You’re given dataset of professional Dota players and their most frequent 10 heroes. The data also includes details about the heros (Kind of Hero (nuker, initiator and so on), their base attack, strength, movement speed). Here both train and test dataset is divided into two dataset(train9.csv & train1.csv and test9.csv & test1.csv).

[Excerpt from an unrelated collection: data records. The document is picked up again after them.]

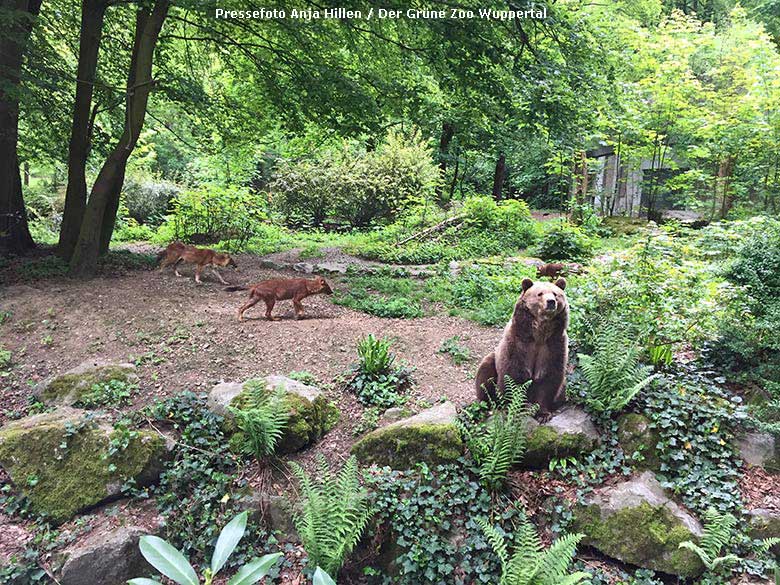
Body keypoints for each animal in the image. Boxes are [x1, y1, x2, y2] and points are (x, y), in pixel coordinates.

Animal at [472, 276, 568, 412]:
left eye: (556, 294)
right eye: (540, 293)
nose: (551, 302)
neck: (540, 333)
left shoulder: (553, 344)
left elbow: (549, 378)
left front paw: (542, 411)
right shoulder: (519, 343)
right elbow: (513, 374)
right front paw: (515, 406)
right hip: (493, 360)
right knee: (485, 372)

train9.csv and train1.csv contain the user performance for their most frequent 9 heroes and 10th hero respectively. Both train9.csv and train1.csv have below fields.
Feature |
Description |
user_id |
The id of the user |
hero_id |
The id of the hero the player played with |
id |
Unique id |
num_games |
The number of games the player played with that hero |
num_wins |
Number of games the player won with this particular hero |
kda_ratio (target) |
((Kills + Assists)*1000/Deaths) Ratio: where kill, assists and deaths are average values per match for that hero |
test9.csv contain the different set of user (different from training set) performance for their most frequent 9 heroes. test9.csv has similar fields as train9.csv. Now, the aim is to predict the performance (kda_ratio) of the same set of users (test users) with the 10th hero which is test1.csv.
Feature |
Description |
user_id |
The id of the user |
hero_id |
The id of the hero (of which the kda_ratio has to be predicted) |
id |
Unique id |
num_games |
The total number of games the player played with this hero |
We also have "hero_data.csv" which contains information about heros.
Feature |
Description |
hero_id |
Id of the hero |
primary_attr |
A string denoting what the primary attribute of the hero is (int- initiator, agi- agility, str- strength and so on) |
attack_type |
String, :”Melee“ or “Ranged” |
roles |
An array of strings which have roles of heroes (eg Support, Disabler, Nuker, etc.) |
base_health |
The basic health the hero starts with |
base_health_regen,base_mana,base_mana_regen, base_armor,base_magic_restistance, base_attack_min,base_attack_max,base_strength, base_agility,base_intelligence,strength_gain,agility_gain,intelligence_gain, attack_range,projectile_speed,attack_rate,move_speed,turn_rate |
These are the basic stats the heroes start with (some remain same throughout the game) |
The predictions will be evaluated on RMSE.
The public private split is 40:60